BY MWAKERA MWAJEFA
Regional Inter-Ministerial meeting comprising of Kenya, Uganda, Tanzania, Ethiopia and Somalia have agreed to galvanise political action to end cross border female genital mutilation (FGM) in the region.
This declaration based on Ouagadougou 2018 and the African Union Continental Initiative (Assembly/AU/DEC757(XXXII) and reaffirming the Maputo Plan of Action to advance rights and choices for women and girls was endorsed by the regional gathering on April 17th, 2019 at a Mombasa hotel.
The three-day outcome of deliberations was signed by the Youth and Gender Affairs cabinet secretary Prof Margaret Kobia (Kenya), Gender, Labour and Social Development State minister Peace Regis Mutuuzo (Uganda), Health, Community Development, Gender, Elderly and Children minister Ummy Mwalimu (Tanzania), Women and Children Affairs minister Yalem Tsegaye (Ethiopia) and Women Affairs and Human Rights Development minister Deka Haji Yusuf (Somalia).
Further to these commitments, the regional ministers agreed to eliminate FGM by strengthening regional coordination in the area of legislation and policy framework, cooperation, communication and advocacy, evidence, research and data.

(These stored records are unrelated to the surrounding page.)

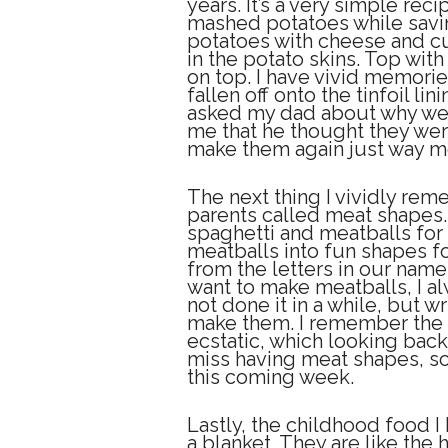
years. It’s a very simple rec
mashed potatoes while savin
potatoes with cheese and cu
in the potato skins. Top wi
on top. I have vivid memorie
fallen off onto the tinfoil li
asked my dad about why we 
me that he thought they were 
make them again just way mo
The next thing I vividly rem
parents called meat shapes
spaghetti and meatballs for
meatballs into fun shapes f
from the letters in our name
want to make meatballs, I a
not done it in a while, but wr
make them. I remember the fi
ecstatic, which looking back 
miss having meat shapes, so 
this coming week.
Lastly, the childhood food I
a blanket. They are like the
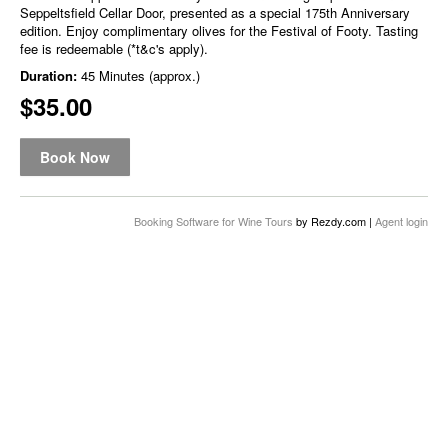
Seppeltsfield Cellar Door, presented as a special 175th Anniversary
edition. Enjoy complimentary olives for the Festival of Footy. Tasting
fee is redeemable (*t&c's apply).
Duration:
45 Minutes (approx.)
$35.00
Book Now
Booking Software for Wine Tours
by Rezdy.com |
Agent login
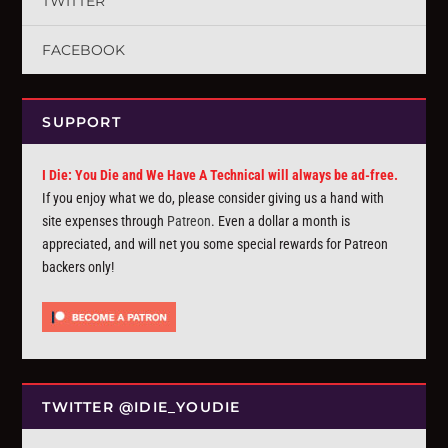
TWITTER
FACEBOOK
SUPPORT
I Die: You Die and We Have A Technical will always be ad-free.
If you enjoy what we do, please consider giving us a hand with
site expenses through
Patreon
. Even a dollar a month is
appreciated, and will net you some special rewards for Patreon
backers only!
TWITTER @IDIE_YOUDIE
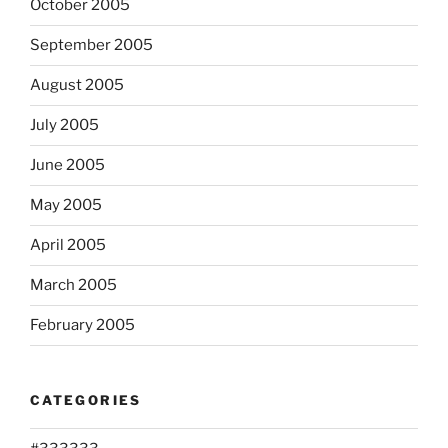
October 2005
September 2005
August 2005
July 2005
June 2005
May 2005
April 2005
March 2005
February 2005
CATEGORIES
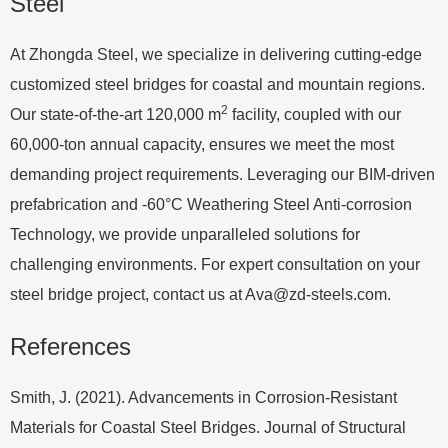
Steel
At Zhongda Steel, we specialize in delivering cutting-edge
customized steel bridges for coastal and mountain regions.
2
Our state-of-the-art 120,000 m
facility, coupled with our
60,000-ton annual capacity, ensures we meet the most
demanding project requirements. Leveraging our BIM-driven
prefabrication and -60°C Weathering Steel Anti-corrosion
Technology, we provide unparalleled solutions for
challenging environments. For expert consultation on your
steel bridge project, contact us at
Ava@zd-steels.com
.
References
Smith, J. (2021). Advancements in Corrosion-Resistant
Materials for Coastal Steel Bridges. Journal of Structural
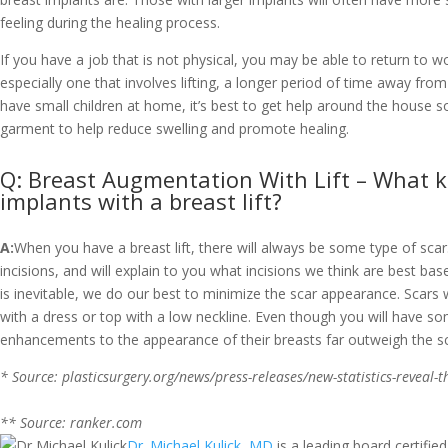
feeling during the healing process.
If you have a job that is not physical, you may be able to return to
especially one that involves lifting, a longer period of time away from
have small children at home, it’s best to get help around the house 
garment to help reduce swelling and promote healing.
Q: Breast Augmentation With Lift – What kind
implants with a breast lift?
A:
When you have a breast lift, there will always be some type of s
incisions, and will explain to you what incisions we think are best b
is inevitable, we do our best to minimize the scar appearance. Scars wi
with a dress or top with a low neckline. Even though you will have som
enhancements to the appearance of their breasts far outweigh the sc
* Source: plasticsurgery.org/news/press-releases/new-statistics-reveal-
** Source: ranker.com
Dr. Michael Kulick, MD
is a leading board certified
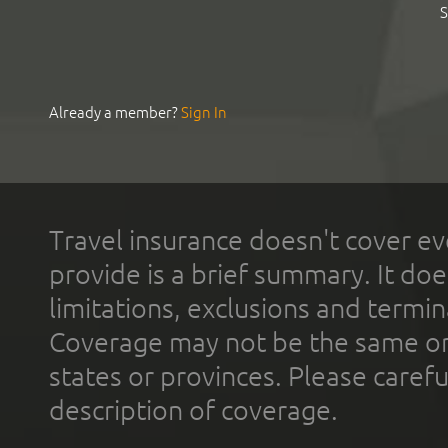
S
Already a member?
Sign In
Travel insurance doesn't cover ev
provide is a brief summary. It doe
limitations, exclusions and termin
Coverage may not be the same or a
states or provinces. Please carefu
description of coverage.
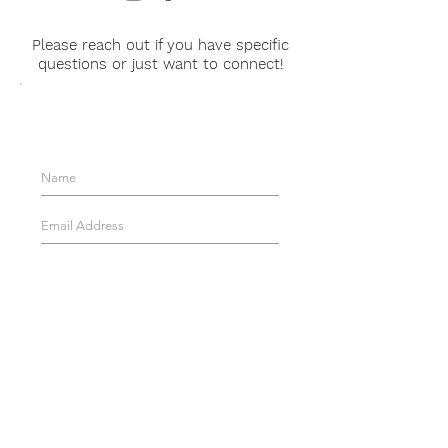
Please reach out if you have specific
questions or just want to connect!
Get Updates About
Evelyn's Corner!
Join!
EMAIL WITH ANY
QUESTIONS:
FOLLOW EVELYN'S
CORNER:
© 2025 Evelyn's Corner, LLC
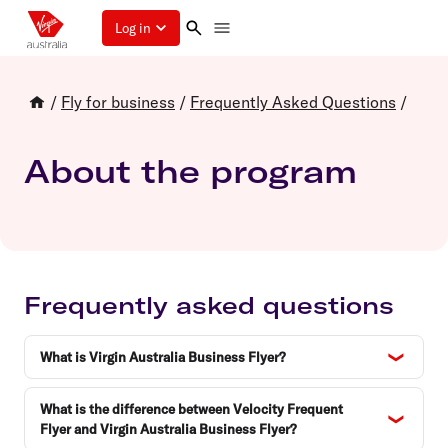
Log in
/
Fly for business
/
Frequently Asked Questions
/
About the program
Frequently asked questions
What is Virgin Australia Business Flyer?
What is the difference between Velocity Frequent
Flyer and Virgin Australia Business Flyer?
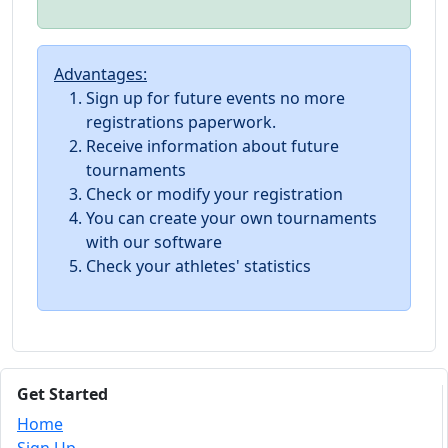
Advantages:
Sign up for future events no more
registrations paperwork.
Receive information about future
tournaments
Check or modify your registration
You can create your own tournaments
with our software
Check your athletes' statistics
Get Started
Home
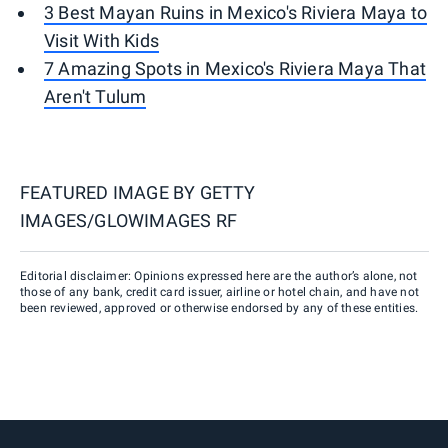
3 Best Mayan Ruins in Mexico's Riviera Maya to
Visit With Kids
7 Amazing Spots in Mexico's Riviera Maya That
Aren't Tulum
FEATURED IMAGE BY
GETTY
IMAGES/GLOWIMAGES RF
Editorial disclaimer: Opinions expressed here are the author’s alone, not
those of any bank, credit card issuer, airline or hotel chain, and have not
been reviewed, approved or otherwise endorsed by any of these entities.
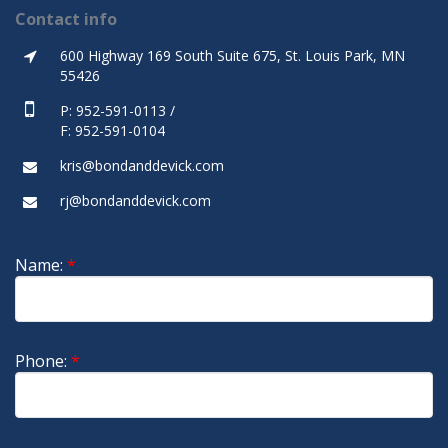
Contact info
600 Highway 169 South Suite 675, St. Louis Park, MN
55426
P: 952-591-0113 /
F: 952-591-0104
kris@bondanddevick.com
rj@bondanddevick.com
Name:
*
Phone:
*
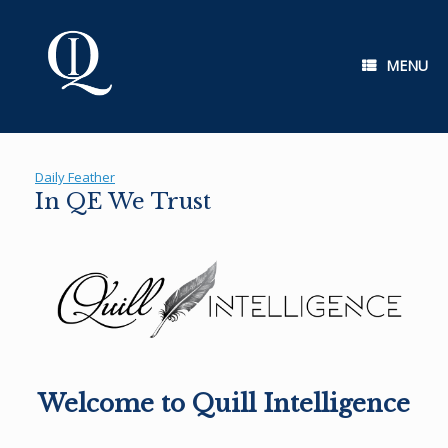
Skip
to
content
MENU
Daily Feather
In QE We Trust
Welcome to Quill Intelligence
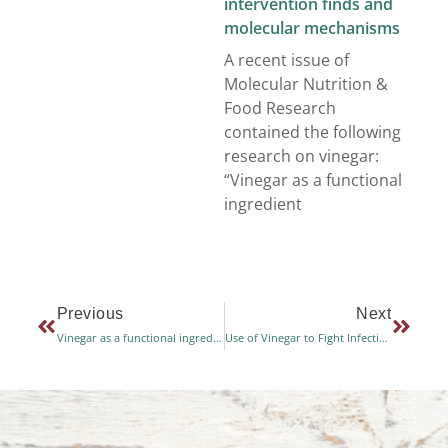
intervention finds and
molecular mechanisms
A recent issue of
Molecular Nutrition &
Food Research
contained the following
research on vinegar:
“Vinegar as a functional
ingredient
Previous
Next
Vinegar as a functional ingredient to improve postprandial glycemic control – human intervention finds and molecular mechanisms
Use of Vinegar to Fight Infections after Knee Operations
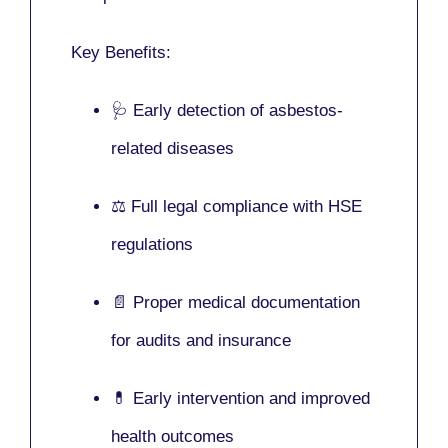
Key Benefits:
🩺 Early detection of asbestos-
related diseases
⚖️ Full legal compliance with HSE
regulations
📄 Proper medical documentation
for audits and insurance
💊 Early intervention and improved
health outcomes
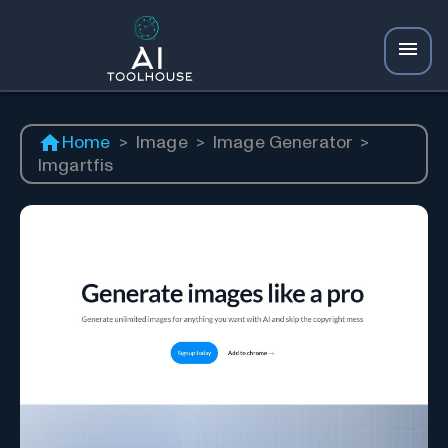
Home
>
Image
>
Image Generator
>
Imgartfis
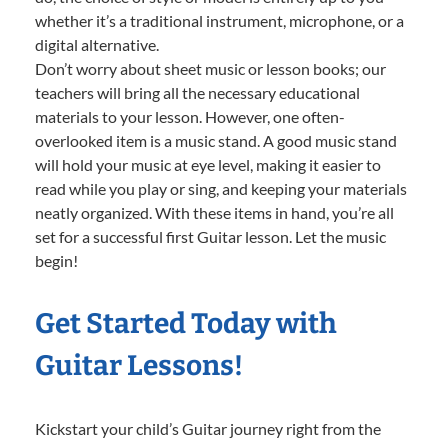
whether it’s a traditional instrument, microphone, or a
digital alternative.
Don’t worry about sheet music or lesson books; our
teachers will bring all the necessary educational
materials to your lesson. However, one often-
overlooked item is a music stand. A good music stand
will hold your music at eye level, making it easier to
read while you play or sing, and keeping your materials
neatly organized. With these items in hand, you’re all
set for a successful first Guitar lesson. Let the music
begin!
Get Started Today with
Guitar Lessons!
Kickstart your child’s Guitar journey right from the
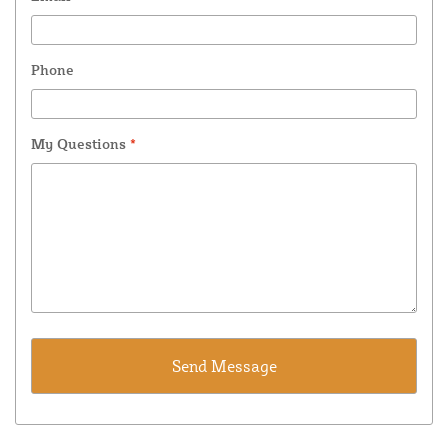
Phone
My Questions
*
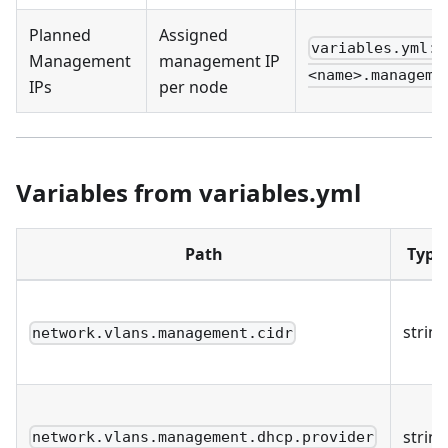
Planned
Assigned
variables.yml: 
Management
management IP
<name>.manageme
IPs
per node
Variables from variables.yml
Path
Type
string
network.vlans.management.cidr
string
network.vlans.management.dhcp.provider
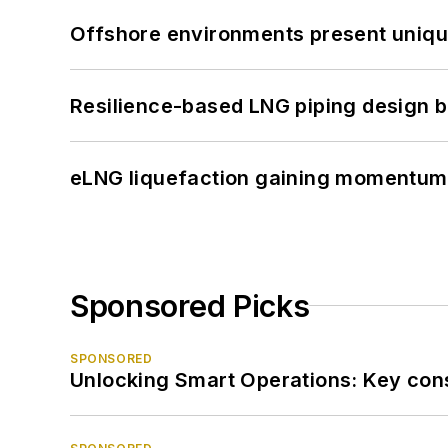
Offshore environments present unique
Resilience-based LNG piping design b
eLNG liquefaction gaining momentum
Sponsored Picks
SPONSORED
Unlocking Smart Operations: Key consi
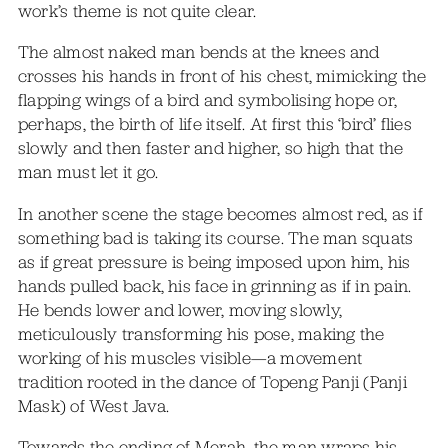
work’s theme is not quite clear.
The almost naked man bends at the knees and
crosses his hands in front of his chest, mimicking the
flapping wings of a bird and symbolising hope or,
perhaps, the birth of life itself. At first this ‘bird’ flies
slowly and then faster and higher, so high that the
man must let it go.
In another scene the stage becomes almost red, as if
something bad is taking its course. The man squats
as if great pressure is being imposed upon him, his
hands pulled back, his face in grinning as if in pain.
He bends lower and lower, moving slowly,
meticulously transforming his pose, making the
working of his muscles visible—a movement
tradition rooted in the dance of Topeng Panji (Panji
Mask) of West Java.
Towards the ending of Merah, the man wraps his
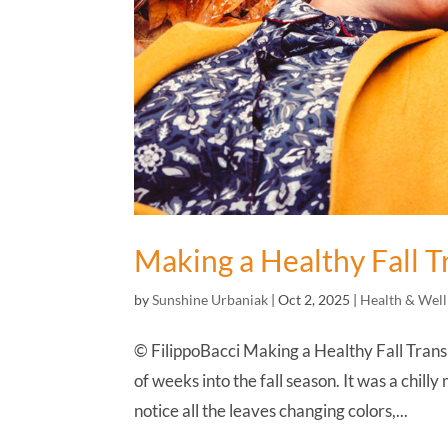
Making a Healthy Fall T
by
Sunshine Urbaniak
|
Oct 2, 2025
|
Health & Well
© FilippoBacci Making a Healthy Fall Transi
of weeks into the fall season. It was a chill
notice all the leaves changing colors,...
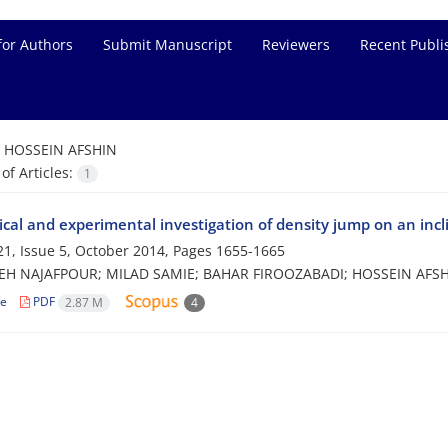
for Authors
Submit Manuscript
Reviewers
Recent Publi
=
HOSSEIN AFSHIN
f Articles:
1
cal and experimental investigation of density jump on an incl
1, Issue 5, October 2014, Pages
1655-1665
H NAJAFPOUR; MILAD SAMIE; BAHAR FIROOZABADI; HOSSEIN AFS
le
PDF
2.87 M
4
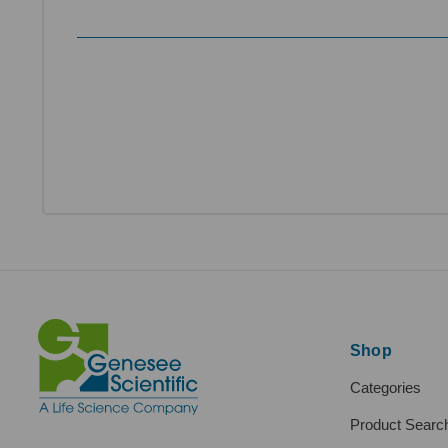
Shop
Categories
Product Searc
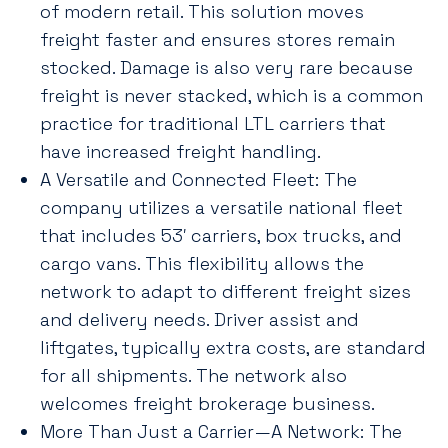
of modern retail. This solution moves
freight faster and ensures stores remain
stocked. Damage is also very rare because
freight is never stacked, which is a common
practice for traditional LTL carriers that
have increased freight handling.
A Versatile and Connected Fleet: The
company utilizes a versatile national fleet
that includes 53′ carriers, box trucks, and
cargo vans. This flexibility allows the
network to adapt to different freight sizes
and delivery needs. Driver assist and
liftgates, typically extra costs, are standard
for all shipments. The network also
welcomes freight brokerage business.
More Than Just a Carrier—A Network: The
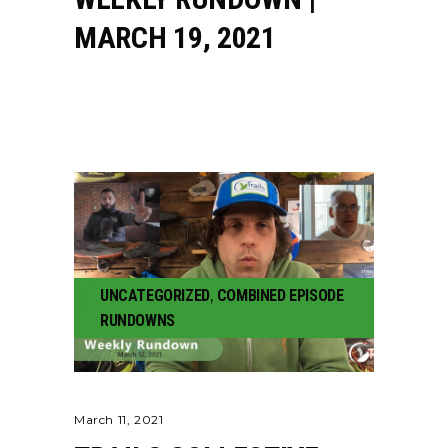
MARCH 19, 2021
UNCATEGORIZED
,
COMBINED EPISODE
RUNDOWNS
March 11, 2021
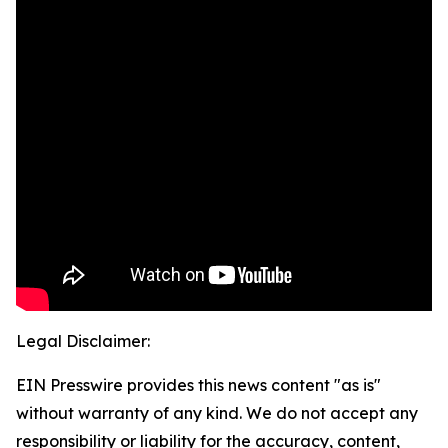
Legal Disclaimer:
EIN Presswire provides this news content "as is"
without warranty of any kind. We do not accept any
responsibility or liability for the accuracy, content,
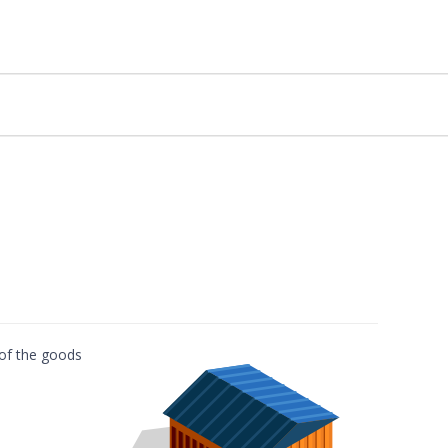
 of the goods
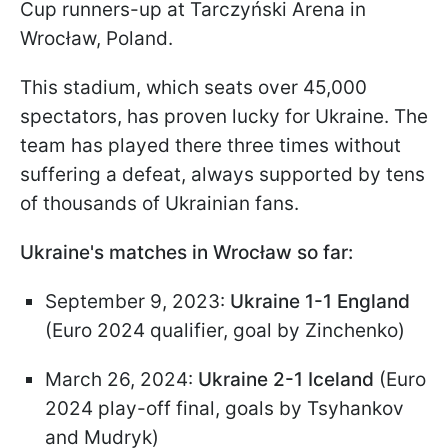
Cup runners-up at Tarczyński Arena in
Wrocław, Poland.
This stadium, which seats over 45,000
spectators, has proven lucky for Ukraine. The
team has played there three times without
suffering a defeat, always supported by tens
of thousands of Ukrainian fans.
Ukraine's matches in Wrocław so far:
September 9, 2023:
Ukraine 1-1 England
(Euro 2024 qualifier, goal by Zinchenko)
March 26, 2024:
Ukraine 2-1 Iceland
(Euro
2024 play-off final, goals by Tsyhankov
and Mudryk)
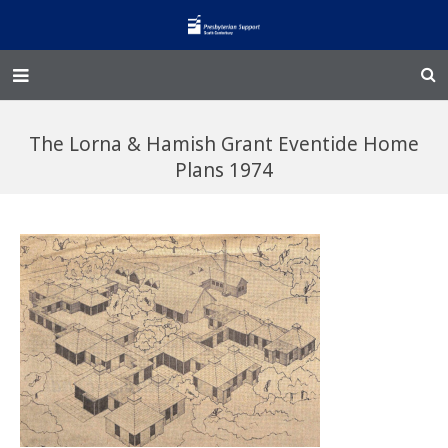
Home – Kainga
The Lorna & Hamish Grant Eventide Home
@Home
Plans 1974
Enliven
Family Works
Events and Fundraisers
The Croft Homestead
Donate
Jobs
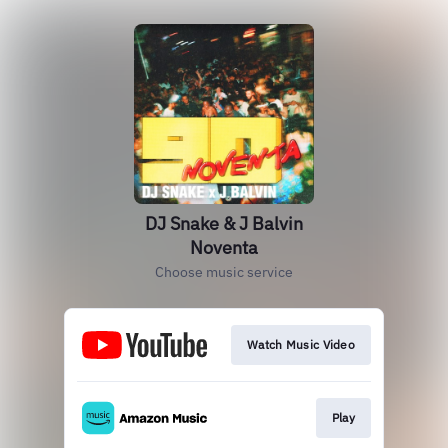
DJ Snake & J Balvin
Noventa
Choose music service
Watch Music Video
Play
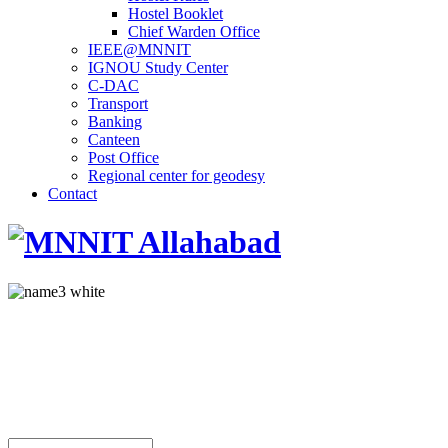
Hostel Booklet
Chief Warden Office
IEEE@MNNIT
IGNOU Study Center
C-DAC
Transport
Banking
Canteen
Post Office
Regional center for geodesy
Contact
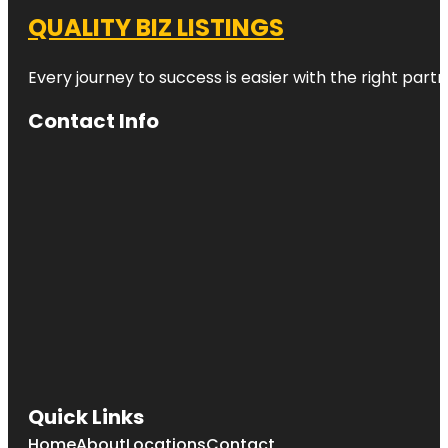
QUALITY BIZ LISTINGS
Every journey to success is easier with the right partn
Contact Info
Quick Links
Home
About
Locations
Contact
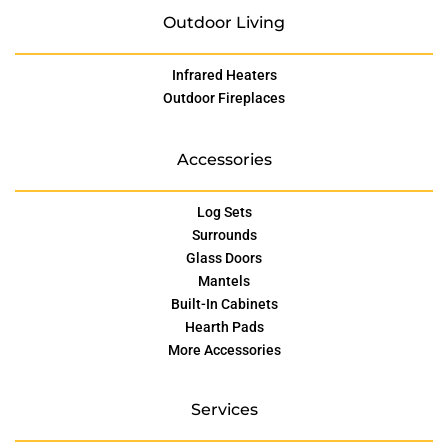
Outdoor Living
Infrared Heaters
Outdoor Fireplaces
Accessories
Log Sets
Surrounds
Glass Doors
Mantels
Built-In Cabinets
Hearth Pads
More Accessories
Services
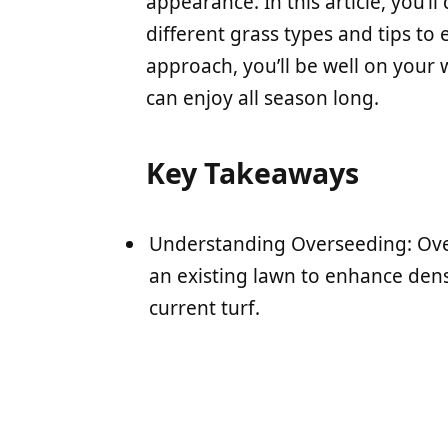
appearance. In this article, you’l
different grass types and tips to 
approach, you’ll be well on your 
can enjoy all season long.
Key Takeaways
Understanding Overseeding: Ove
an existing lawn to enhance dens
current turf.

They agreed to enact and harmonize national laws and policy frameworks on FGM through African Union, East African Community and Inter-Governmental Authority for Development.
The ministers pledged to support cross border cooperation by facilitating information exchange on trends and good practices, establishing Standard Operating Procedures for girls and women at risk, law enforcement, and community dialogues.
They committed to develop and implement multi-sectoral costed Plans of Action at the national level, which integrate cross border dimensions on the elimination of Female Genital Mutilation with clear outcomes, targets, budget lines and monitoring framework.
The ministers agreed to allocate sufficient human and financial resources to the implementation of FGM Plans of Action that integrate cross border dimensions and develop programmes to address emerging forms and trends of the vice practice like medicalization, changes in age and types of FGM on practice, and religious misinterpretations.
They committed also to implement the regional action plan and convene rotational annual technical and biennial ministerial meetings to assess progress and promote mutual accountability to eliminate FGM.
The ministers, through advocacy and communication programmes at the regional, national and community levels, target to mobilize religious leaders, traditional leaders, community leaders, women and girls, men and boys, and other relevant stakeholders to take collective action and accelerate the elimination of FGM.
They are concerned that mutilation (total or partial removal of female genitalia) is a violation of the human rights and dignity of women and girls, and is a form of gender based violence.
Globally, the ministers note that more than 200 million girls and women today undergo FGM including in 30 countries in Africa with Kenya, Uganda, Ethiopia, Tanzania and Somalia accounting for almost a quarter of (an estimated 48.5 million) the victims.
The FGM, according to them is irreparable, irreversible abuse that poses a serious threat to the health of women and girls including their psychological, sexual and reproductive health, which can increase their vulnerability to HIV and adverse maternal and child health outcomes including death.
Recalling the Convention on the Elimination of All Forms of Discrimination Against Women and the Protocol to the African Charter on Human and People’s Rights on the Rights of Women in Africa (Maputo Protocol), the ministers want concerned regional countries to prohibit and condemn all forms of harmful practices and take all necessary legislative and other measures to eliminate such practices.
In her closing remarks, Prof Kobia the declarations made by the member States will strengthen the regional coordination in the area of legislation, policy communication and advocacy.
“Time is now ripe for us to harmonise our laws and policies among ourselves through research for proper programming and rotational biennial ministerial and annual technical meetings,” she said.
She told her colleagues to ensure allocation of sufficient human and financial resources for the eradication of FGM was committed by their respective governments to end the vice within the region.
The CS acknowledged UNFPA, UNICEF and members’ of civil societies and Faith Based Organizations for their tremendous work and efforts to end FGM among communities that still practice the ritual.
Concerned with recent evidence of cross border dimensions of FGM manifested in both supply and demand for services, the ministers recognised the importance of regional cooperation to the end the practice.
The elimination of this harmful practice, according to them, requires collaboration and coordination at the regional, national and local levels.
“Through the leadership of national governments in partnership with United Nations agencies, African Union, Regional Economic Communities, bi-lateral non-government organizations and other stakeholders such as religious leaders, traditional leaders, community leaders, girls and boys and men women and girls, men and boys – we can eradicate this practice completely,” they said.